Heidelberg. 15 Minuten und 13 Sekunden – diesen Rekord in der Disziplin "Atem anhalten" stellte eine geübte Versuchsperson vor rund 80 Jahren auf. Dabei griff sie sicherlich auf ähnliche Tricks zurück, die heutzutage auch Tauchsportler in die Lage versetzen, für zehn Minuten und länger auf das Luftholen zu verzichten. Ohne spezielle Techniken dagegen kann kaum ein Mensch den natürlichen Atemreflex für mehr als 60 Sekunden unterdrücken – obwohl es aus physiologischen Gründen durchaus möglich wäre, das Luftholen noch weiter hinauszuzögern. Welche Mechanismen im Körper hier ihre Hand im Spiel haben, erläutert "Spektrum der Wissenschaft" in seiner Oktoberausgabe.
Luftanhalten. Junge beim Tauchen im Schwimmbad.

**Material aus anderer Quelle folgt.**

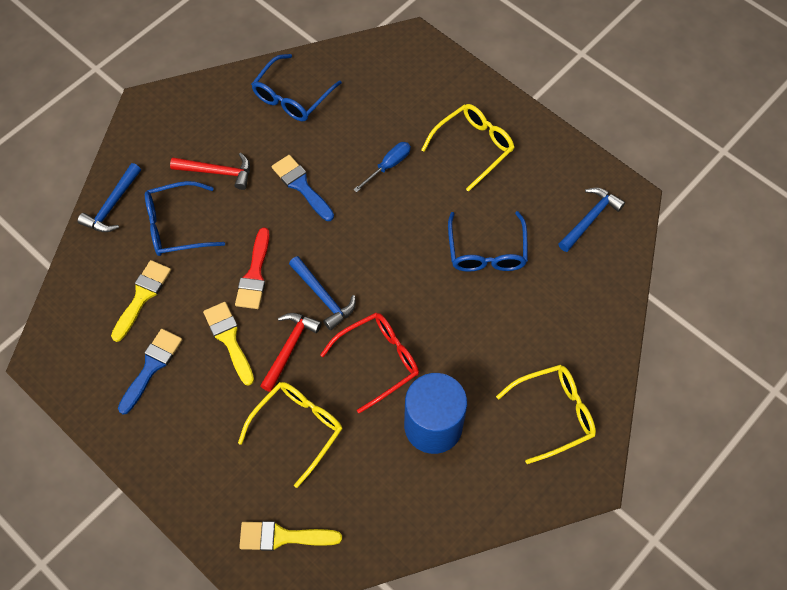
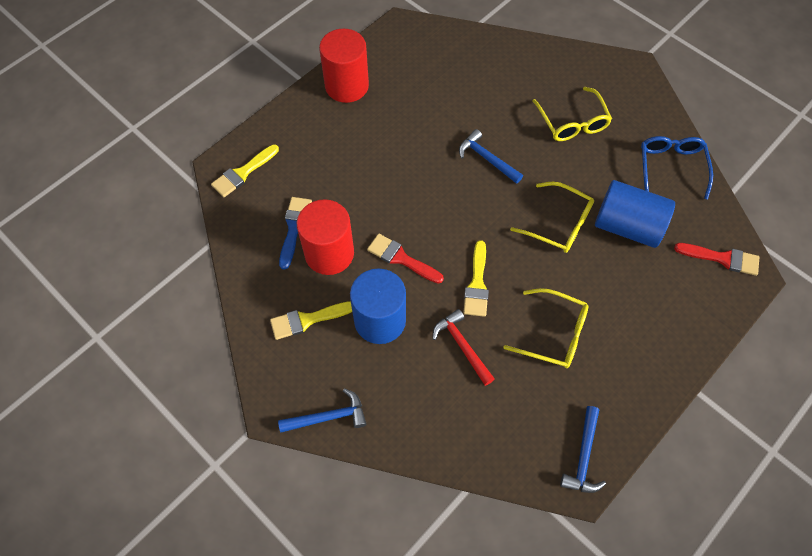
blue brush: [118,329,182,415] [272,155,334,221] = 2 -> [279,197,312,270] = 1
blue cylinder: [404,373,467,454] = 1 -> [350,269,406,344] [595,180,675,248] = 2
blue glasses: [145,181,225,256] [251,54,342,121] [448,211,528,272] = 3 -> [641,136,713,199] = 1
blue screwdriver: [353,142,411,192] = 1 -> none = 0
red brush: [235,228,270,309] = 1 -> [367,234,444,284] [674,243,759,276] = 2
red cylinder: none = 0 -> [297,199,354,275] [319,29,369,103] = 2
red glasses: [320,313,419,413] = 1 -> none = 0
red hammer: [170,153,250,190] [260,313,322,392] = 2 -> [432,309,495,386] = 1

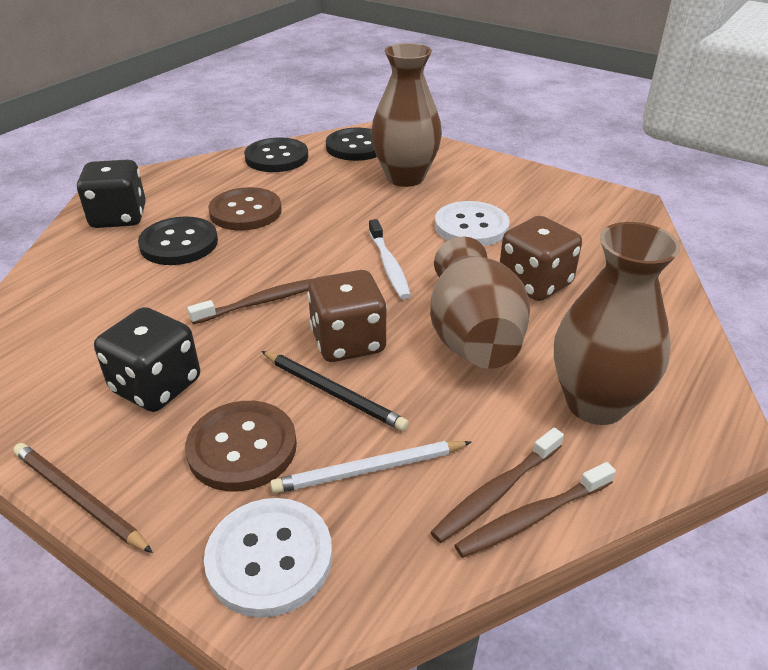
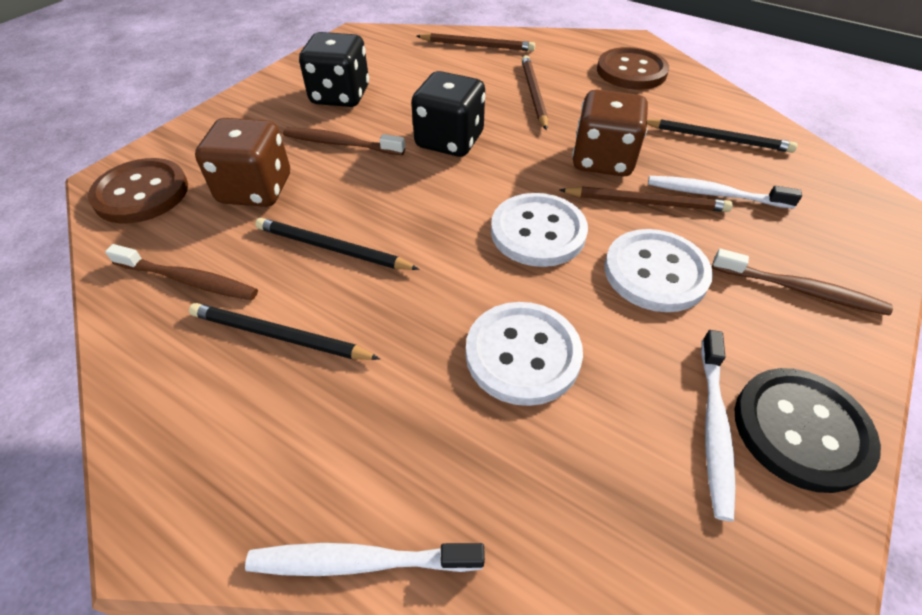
black button: [138,216,218,265] [244,138,308,172] [326,128,377,161] = 3 -> [735,368,881,493] = 1
black pencil: [261,351,409,431] = 1 -> [189,303,380,360] [255,218,420,270] [647,119,798,153] = 3
brown pencil: [13,443,153,553] = 1 -> [416,33,535,51] [522,55,548,130] [559,186,733,212] = 3
brown vase: [371,43,442,187] [430,237,530,369] [554,222,681,425] = 3 -> none = 0
white button: [204,498,332,618] [435,201,510,246] = 2 -> [466,302,583,406] [491,193,588,267] [604,229,713,312] = 3
white pencil: [270,441,472,494] = 1 -> none = 0
white toothbrush: [369,219,411,299] = 1 -> [245,543,485,576] [648,176,802,209] [701,330,736,521] = 3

Jahrzehntelang rätselten Forscher, wer oder was verhindert, dass wir uns der unwillkürlichen Kontrolle des Atemzyklus dauerhaft entziehen können. Systematische Experimente im großen Stil waren unmöglich: Nur wenige tollkühne Probanden meldeten sich freiwillig für Tests, in denen Mediziner die Atemmuskulatur der Versuchspersonen lähmten. Mittlerweile ergeben die vorhandenen Daten dennoch ein relativ klares Bild. So scheint das kontrahierte Zwerchfell der Informant zu sein, der dem Gehirn die entscheidenden Signale übermittelt, das Atemanhalten zu beenden. Was dabei genau vor sich geht, untersucht auch Michael J. Parkes, Physiologie-Dozent an der University of Birmingham und Autor des Spektrum-Artikels.

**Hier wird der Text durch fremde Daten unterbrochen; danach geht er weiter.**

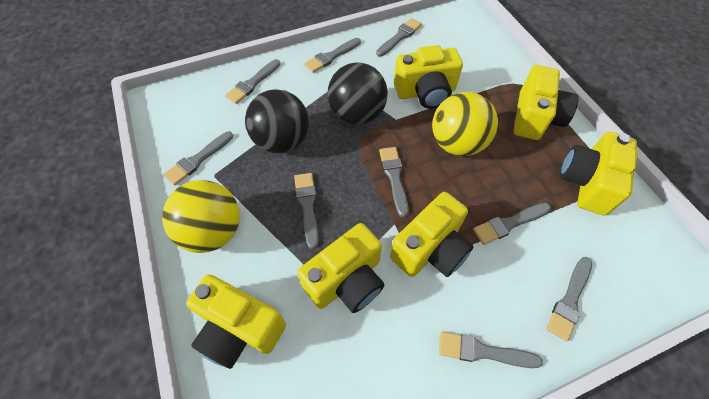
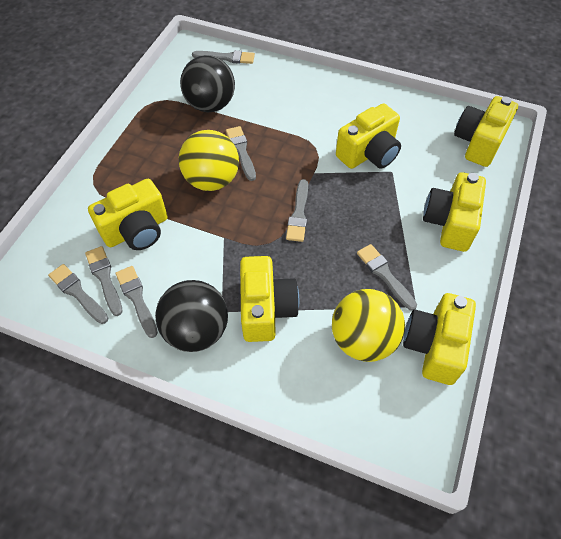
grey brush: [164,131,233,185] [225,59,281,104] [294,173,319,249] [304,38,361,73] [376,18,422,56] [379,147,409,217] [439,332,543,368] [473,203,551,245] [546,257,592,342] = 9 -> [48,264,108,324] [85,246,123,316] [115,266,158,338] [192,50,255,64] [226,126,256,181] [286,179,308,242] [357,244,417,311] = 7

Zum Hintergrund: Zumindest unter den Druckverhältnissen auf Meereshöhe hat es bisher noch kein Mensch geschafft, absichtlich so lange nicht zu atmen, bis er ohnmächtig umgekippt wäre, weil sein Gehirn nicht mehr genügend Sauerstoff erhalten hätte. Welcher physiologische Mechanismus uns normalerweise nach spätestens einer Minute des Luftanhaltens reflexartig zum Einatmen zwingt, erkunden Wissenschaftler seit den 1950er Jahren. Hierbei fanden sie heraus, dass weder Chemorezeptoren für Konzentrationen einzelner Gase im Blut noch Volumensensoren in Lunge oder Brustkorb dafür verantwortlich sind.

Anfang dieses Jahrtausends wies Michael J. Parkes zusammen mit zwei Kollegen nach, was der Italiener Emilio Agostoni bereits 1963 vermutet hatte: Das Atemzentrum gibt dem Zwerchfell auch dann Impulse, sich zusammenzuziehen, wenn wir die Luft anhalten. Damit konnten sie das bis dahin unverstandene Ergebnis eines mutigen Versuchs erklären, der Ende der 1960er Jahre in London stattgefunden hatte: Zwei gesunde Personen ließen ihre Muskeln freiwillig mit dem lähmenden Gift Curare vorübergehend immobilisieren. Nur einen Arm konnten sie noch bewegen – mit diesem sollten sie die überwachenden Anästhesisten informieren, wenn der Drang zum Luftholen einsetzte. Allerdings gaben sie nach vier Minuten immer noch kein Signal, woraufhin die Ärzte das Experiment abbrachen. In weiteren Tests betäubten die Forscher lediglich die Zwerchfellnerven der Teilnehmer, die daraufhin doppelt so lange den Atem anhalten konnten wie sonst. Diese Ergebnisse sprechen klar dafür, dass der Muskel zwischen Brust- und Bauchhöhle eine entscheidende Rolle in dem Steuerungsprozess spielt. Andere Versuche weisen jedoch darauf hin, dass das noch nicht die ganze Wahrheit ist.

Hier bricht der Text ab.